Dans cette perspective, le désordre peut être utile au progrès car il permet de tester et de réfléchir sur la solidité et la pertinence des conventions et des vérités normatives. En effet, il permet de distinguer les vérités permanentes des croyances provisoires et transitoires. De ce point de vue, la colère  de nos compatriotes anglophones est un bien… si elle est bien comprise car elle soulève en fait de vrais problèmes de fond.

Avant de toucher à la question fondamentale de la construction de l’identité du Kamerun, soumettons quelques questions à l’examen critique des uns et des autres.
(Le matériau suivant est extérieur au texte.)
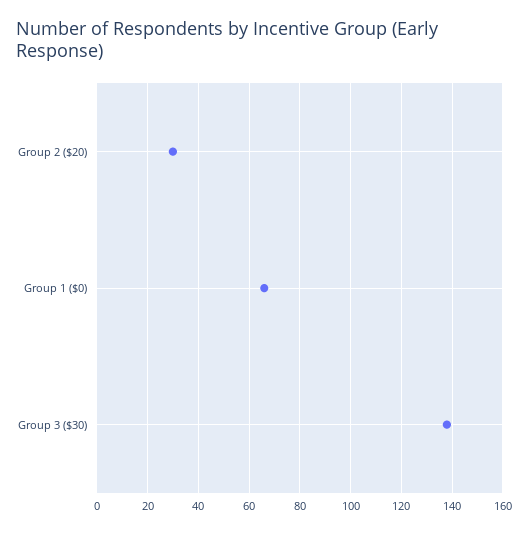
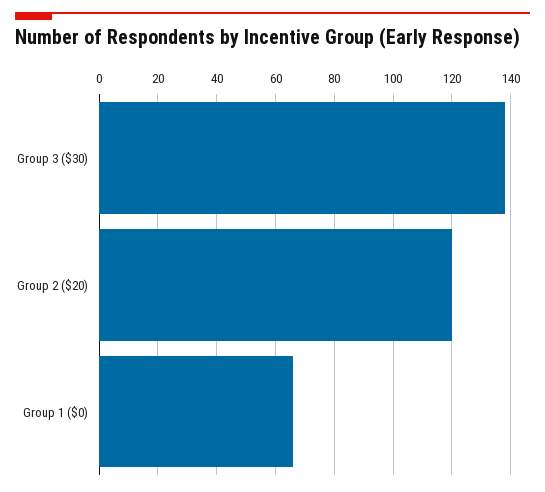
Group 2 ($20): 30 -> 120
  1. En quoi l’idée d’un fédéralisme représente-t-elle un danger pour l’avenir du Kamerun? Cette première question est étroitement liée à la seconde.
  2. A qui profite l’hypercentralisation du pouvoir au Kamerun ?
  3.  La souveraineté d’un Etat est-elle un tout indivisible, ou est-elle fractionnable? En d’autres termes, pourquoi voit-on en la brûlure du drapeau dit du Kamerun (ce vert-rouge-jaune est une fabrication coloniale) une atteinte à la souveraineté nationale, et reste-on silencieux face à l’attaque vicieuse de la souveraineté économique à travers le Franc CFA ? N’y a t-il pas une contradiction majeure à combattre avec la dernière énergie la brûlure d’un drapeau (un moindre mal) et à défendre avec la même vigueur le symbole même de notre soumission, le franc CFA (le mal même).
  4. Pour qui travaille véritablement notre prétendue Elite politique?
  5. Si l’on n’est pas satisfait dans une relation, n’a-t-on pas le droit de se plaindre et de chercher des solutions convenables ?
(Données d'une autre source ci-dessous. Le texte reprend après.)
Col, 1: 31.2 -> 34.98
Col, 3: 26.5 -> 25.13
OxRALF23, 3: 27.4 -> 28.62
Les problèmes que les anglophones soulèvent devraient inspirer tous les Kamerunais à s’interroger sur la signification réelle de leur citoyenneté, et aborder sérieusement les questions de fond. Une étude de ces questions leur permettra de s’approprier de façon définitive le destin de leur pays et d’envisager avec sérénité un avenir empreint de justice sociale et d’égale opportunité. Le système actuel n’offre ni l’un ni l’autre, et la croissance démographique promet un avenir catastrophique si l’on l’aborde dans le cadre actuel. Dans ces conditions, si nos frères de langue anglaise décident de ne pas nous suivre en enfer, pourquoi le leur reprocherait-on?

Vu sous cet angle, la liberté de penser des Anglophones est un atout pour le Kamerun qui pourrait se transformer en bénédiction si l’on aborde et traite sérieusement les problèmes de fond que ces revendications souvent maladroitement exprimées soulèvent. L’histoire du Kamerun est parsemée d’escroqueries politiques et historiques depuis le fameux traité Germano- Douala de 1884 jusqu’ à la radiation du terme “Unie” dans la dénomination du pays par le président actuel, en 1984.
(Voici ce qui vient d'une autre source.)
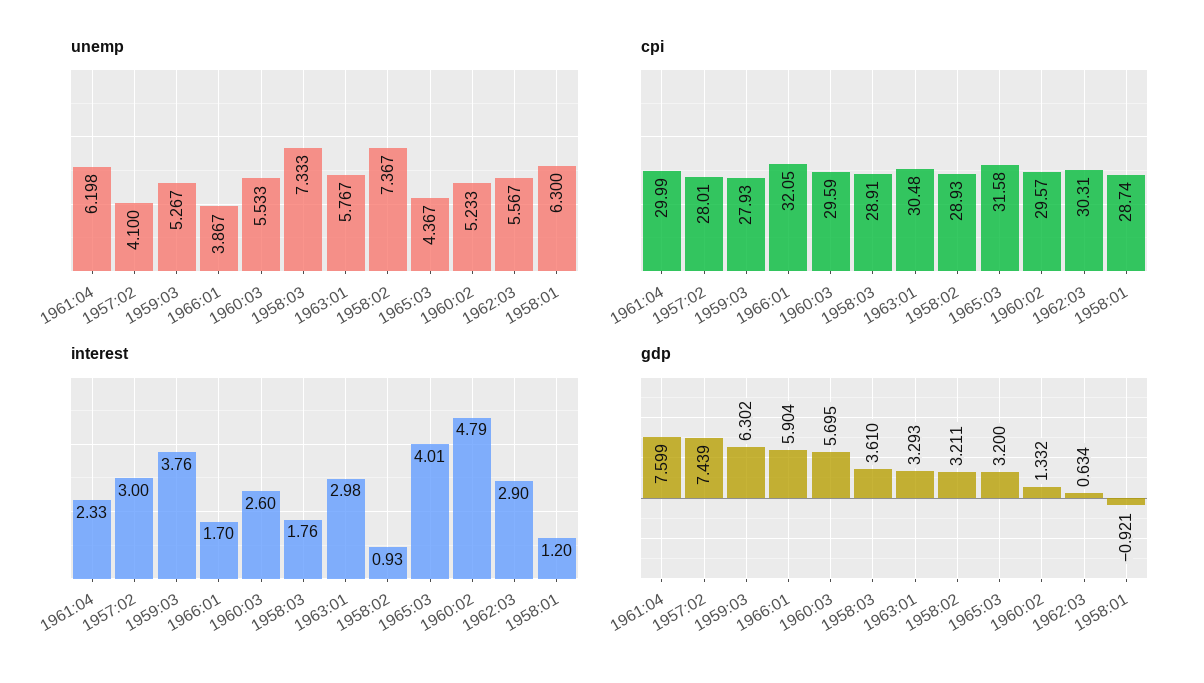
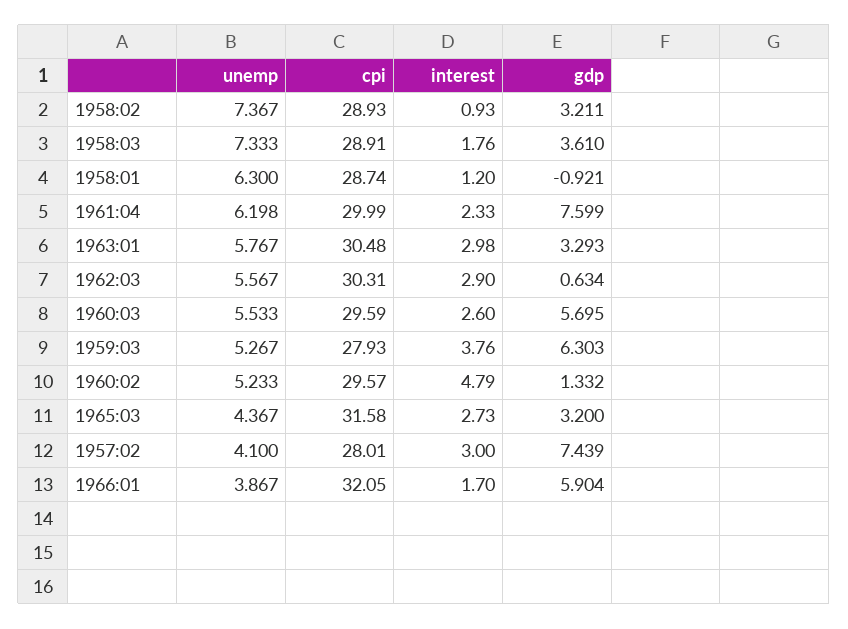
interest, 1965:03: 4.01 -> 2.73
gdp, 1959:03: 6.302 -> 6.303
La première escroquerie sous la forme du traité de protectorat signé le 12 Juillet 1884 s’est heurtée à la résistance farouche d’une coalition formée essentiellement des Bonapriso (les partisans du prince) et des Bonaberi (dénommée à cette époque Hickory-Town). Cette résistance a débouché sur une guerre à la fois germano-Kamerunaise et civile. Les allemands acculés ont dû importer des troupes de l’Afrique de l’Ouest, notamment de la Sierra Leone, du Togo, du Liberia, mais aussi d’Abomey (actuel Benin) dont le roi à cette époque n’était personne d’autre que Béhanzin. La supériorité de la force du coté allemand a fini par mater la révolte.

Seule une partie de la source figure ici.